Commenting on Air Peace’s new order, Head, Africa and Middle East Region, Embraer Commercial Aviation, Stephan Hannemann, said: “Air Peace’s strategic and innovative approach, continues to make them a powerhouse of aviation success in West Africa. Already an E2 operator, it now makes sense to upgrade their ERJ145 fleet, offering passengers more seats and comfort with the E175. The commonality of the cockpits between the E1 and E2 fleet also simplifies aircrew costs and management.

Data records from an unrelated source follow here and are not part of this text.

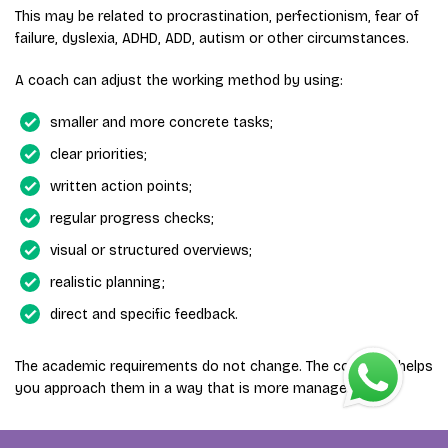
This may be related to procrastination, perfectionism, fear of
failure, dyslexia, ADHD, ADD, autism or other circumstances.
A coach can adjust the working method by using:
smaller and more concrete tasks;
clear priorities;
written action points;
regular progress checks;
visual or structured overviews;
realistic planning;
direct and specific feedback.
The academic requirements do not change. The coaching helps
you approach them in a way that is more manageable.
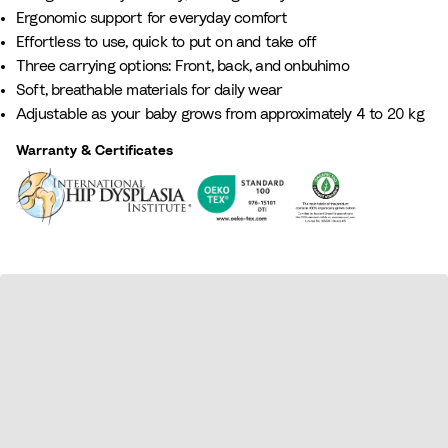
G
t
e
L
B
Ergonomic support for everyday comfort
r
t
i
i
l
Effortless to use, quick to put on and take off​
e
a
g
l
u
Three carrying options: Front, back, and onbuhimo
e
e
a
e
Soft, breathable materials for daily wear
n
c
Adjustable as your baby grows from approximately 4 to 20 kg
Warranty & Certificates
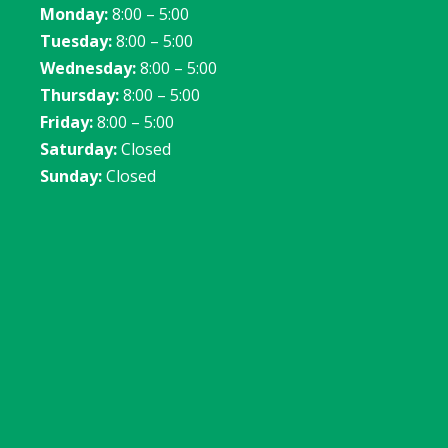
Monday:
8:00 – 5:00
Tuesday:
8:00 – 5:00
Wednesday:
8:00 – 5:00
Thursday:
8:00 – 5:00
Friday:
8:00 – 5:00
Saturday:
Closed
Sunday:
Closed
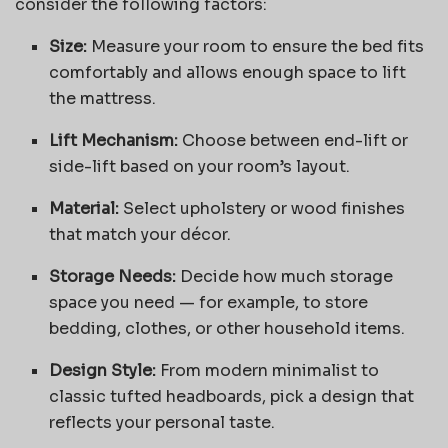
consider the following factors:
Size:
Measure your room to ensure the bed fits
comfortably and allows enough space to lift
the mattress.
Lift Mechanism:
Choose between end-lift or
side-lift based on your room’s layout.
Material:
Select upholstery or wood finishes
that match your décor.
Storage Needs:
Decide how much storage
space you need — for example, to store
bedding, clothes, or other household items.
Design Style:
From modern minimalist to
classic tufted headboards, pick a design that
reflects your personal taste.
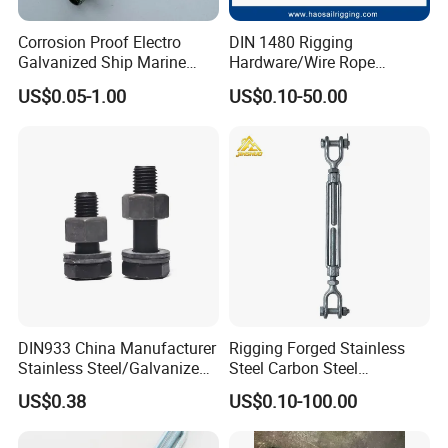
Corrosion Proof Electro
DIN 1480 Rigging
Galvanized Ship Marine
Hardware/Wire Rope
Rigging Handling Shackle
Fastener Fitting/Zinc
US$0.05-1.00
US$0.10-50.00
Plated/Electric/Hot DIP
Galvanized Forged
Turnbuckle with Eye
/Jaw/Hook
DIN933 China Manufacturer
Rigging Forged Stainless
Stainless Steel/Galvanized
Steel Carbon Steel
Fasteners Hex Head Nuts
Galvanized Us Type
US$0.38
US$0.10-100.00
and Bolt
Turnbuckles with Eye Hook
Jaw for Lifting Marine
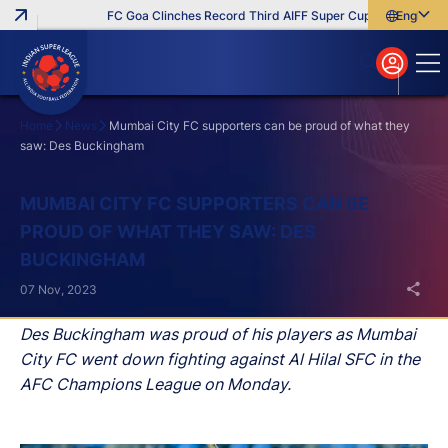
FC Goa Clinches Record Third AIFF Super Cup
Five New Sig
English
English
বাংলা
മലയാളം
Home
News
Mumbai City FC supporters can be proud of what they
saw: Des Buckingham
Search
MUMBAI CITY FC SUPPORTERS CAN BE
PROUD OF WHAT THEY SAW: DES
BUCKINGHAM
07 Nov, 2023
Des Buckingham was proud of his players as Mumbai
City FC went down fighting against Al Hilal SFC in the
AFC Champions League on Monday.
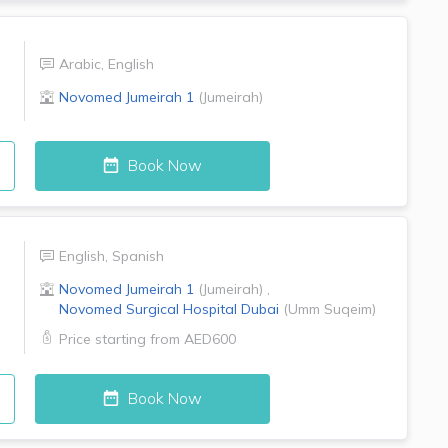
Arabic
,
English
Novomed
Jumeirah 1
(
Jumeirah
)
Book Now
English
,
Spanish
Novomed
Jumeirah 1
(
Jumeirah
)
,
Novomed Surgical Hospital
Dubai
(
Umm Suqeim
)
Price starting from
AED600
Book Now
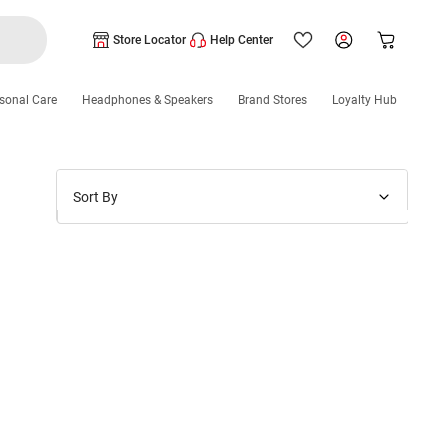
Store Locator
Help Center
sonal Care
Headphones & Speakers
Brand Stores
Loyalty Hub
Sort By
Price: Low to High
Price: High to Low
New Arrivals
Discounts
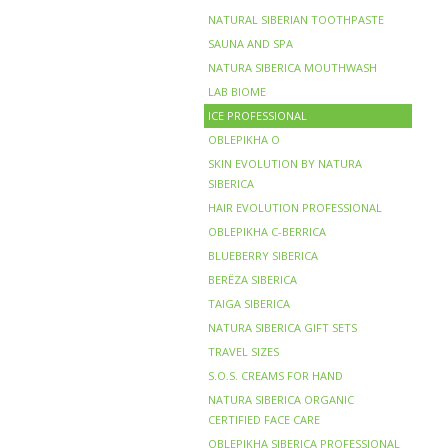
NATURAL SIBERIAN TOOTHPASTE
SAUNA AND SPA
NATURA SIBERICA MOUTHWASH
LAB BIOME
ICE PROFESSIONAL
OBLEPIKHA O
SKIN EVOLUTION BY NATURA
SIBERICA
HAIR EVOLUTION PROFESSIONAL
OBLEPIKHA C-BERRICA
BLUEBERRY SIBERICA
BERЁZA SIBERICA
TAIGA SIBERICA
NATURA SIBERICA GIFT SETS
TRAVEL SIZES
S.O.S. CREAMS FOR HAND
NATURA SIBERICA ORGANIC
CERTIFIED FACE CARE
OBLEPIKHA SIBERICA PROFESSIONAL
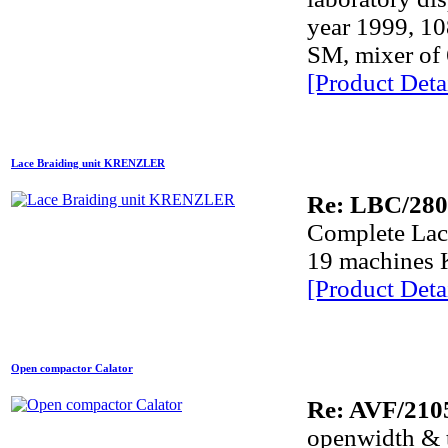
year 1999, 1
SM, mixer of 
[Product Detai
Lace Braiding unit KRENZLER
Re: LBC/28
Complete Lace
19 machines
[Product Detai
Open compactor Calator
Re: AVF/210
openwidth &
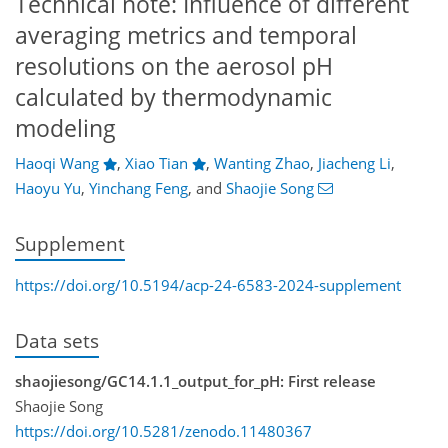
Technical note: Influence of different
averaging metrics and temporal
resolutions on the aerosol pH
calculated by thermodynamic
modeling
Haoqi Wang
,
Xiao Tian
,
Wanting Zhao
,
Jiacheng Li
,
Haoyu Yu
,
Yinchang Feng
,
and
Shaojie Song
Supplement
https://doi.org/10.5194/acp-24-6583-2024-supplement
Data sets
shaojiesong/GC14.1.1_output_for_pH: First release
Shaojie Song
https://doi.org/10.5281/zenodo.11480367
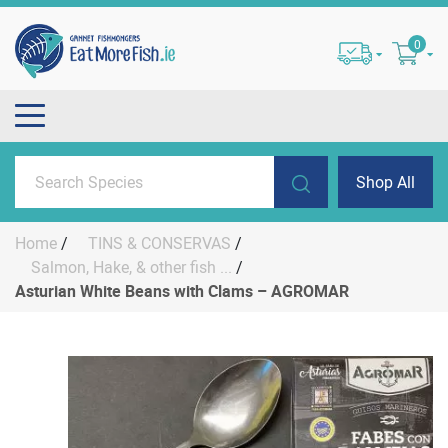
0
Shop All
Home
/
TINS & CONSERVAS
/
Salmon, Hake, & other fish ...
/
Asturian White Beans with Clams – AGROMAR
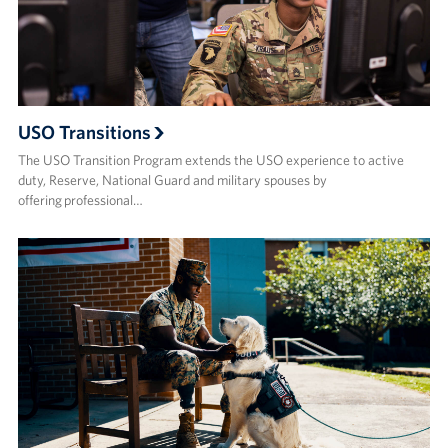
USO Transitions
The USO Transition Program extends the USO experience to active
duty, Reserve, National Guard and military spouses by
offering professional…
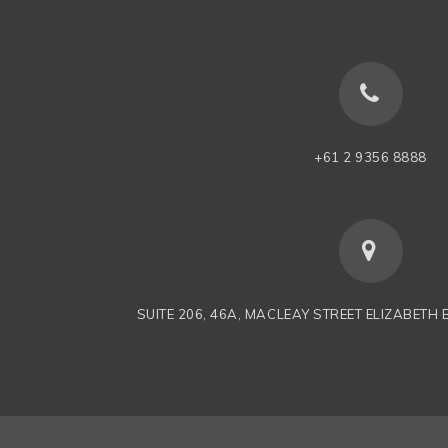
+61 2 9356 8888
SUITE 206, 46A, MACLEAY STREET ELIZABETH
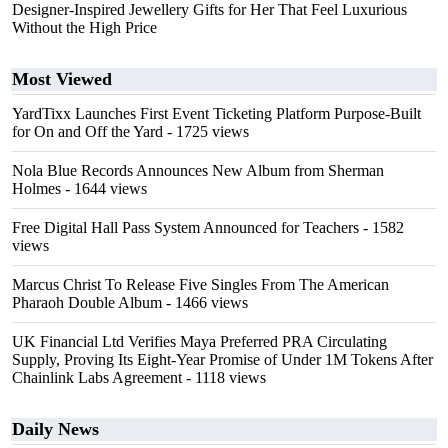
Designer-Inspired Jewellery Gifts for Her That Feel Luxurious
Without the High Price
Most Viewed
YardTixx Launches First Event Ticketing Platform Purpose-Built
for On and Off the Yard
- 1725 views
Nola Blue Records Announces New Album from Sherman
Holmes
- 1644 views
Free Digital Hall Pass System Announced for Teachers
- 1582
views
Marcus Christ To Release Five Singles From The American
Pharaoh Double Album
- 1466 views
UK Financial Ltd Verifies Maya Preferred PRA Circulating
Supply, Proving Its Eight-Year Promise of Under 1M Tokens After
Chainlink Labs Agreement
- 1118 views
Daily News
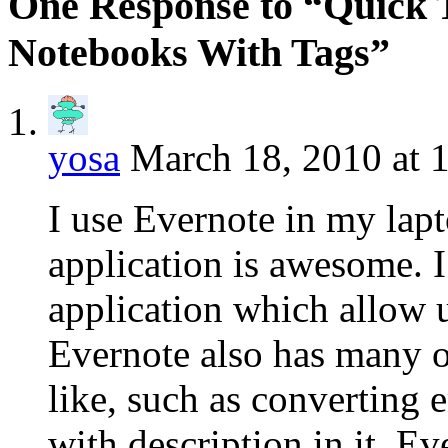
One Response to “Quick T
Notebooks With Tags”
yosa
March 18, 2010 at 
I use Evernote in my lap
application is awesome. I
application which allow us
Evernote also has many ou
like, such as converting 
with description in it. E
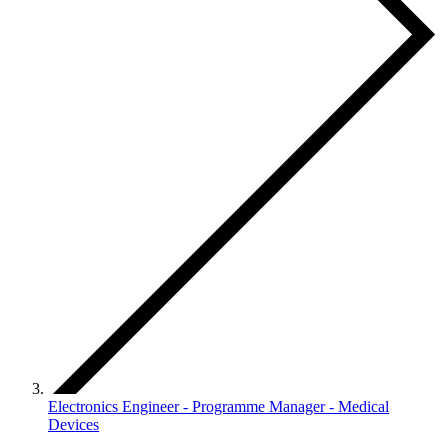
Electronics Engineer - Programme Manager - Medical
Devices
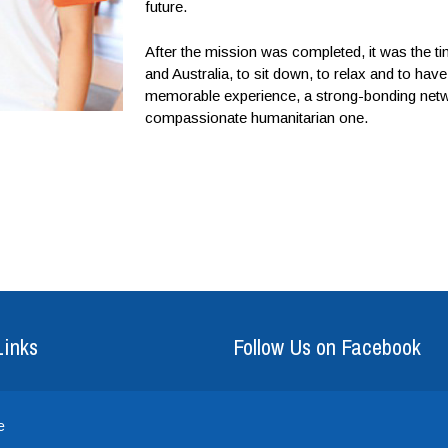
future.
After the mission was completed, it was the t
and Australia, to sit down, to relax and to h
memorable experience, a strong-bonding netwo
compassionate humanitarian one.
Links
Follow Us on Facebook
e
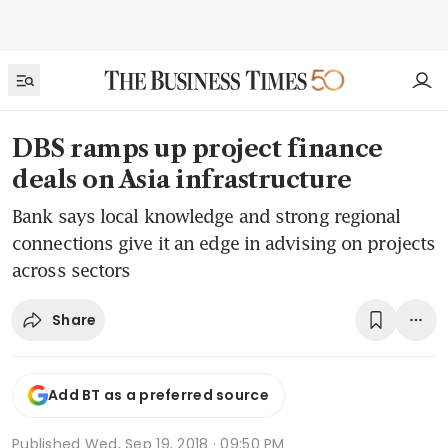
DBS ramps up project finance
deals on Asia infrastructure
Bank says local knowledge and strong regional
connections give it an edge in advising on projects
across sectors
Share
Add BT as a preferred source
Published
Wed, Sep 19, 2018 · 09:50 PM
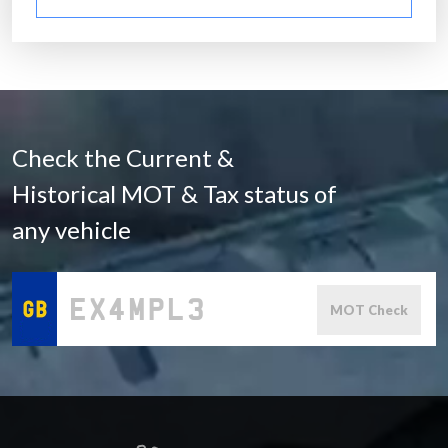
Check the Current &
Historical MOT & Tax status of
any vehicle
MOT Check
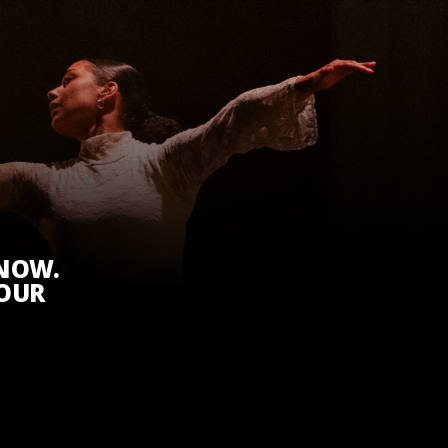
KNOW.
 OUR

Acknowledging Air Peace’s significant investment in the acquisition of the Embraer fleet of aircraft, which has increased to 18 brand new firm aircraft to date, Embraer, in partnership with Air Peace is committed to directly supporting the establishment of local maintenance capabilities in Nigeria.”
Air Peace, which is just nine years old, boasts of 20 domestic routes, eight regional and six international destinations, including Mumbai and Israel launched earlier in 2023. The sixth international destination, Jeddah, Saudi Arabia, was launched on October 31 and the airline gears to start operation to London.
Until the Nigerian government becomes intentional in its support for Nigerian carriers operating international destinations, foreign airlines will continue to exploit and ride roughshod on Nigerian travellers.
“With such high population of international travellers, it is expected that Nigeria should be benefitting hugely from its air transport sector and the sector should contribute significantly to its GDP, but international air travel in Nigeria is dominated by foreign airlines that charge outrageous fares to Nigerians.”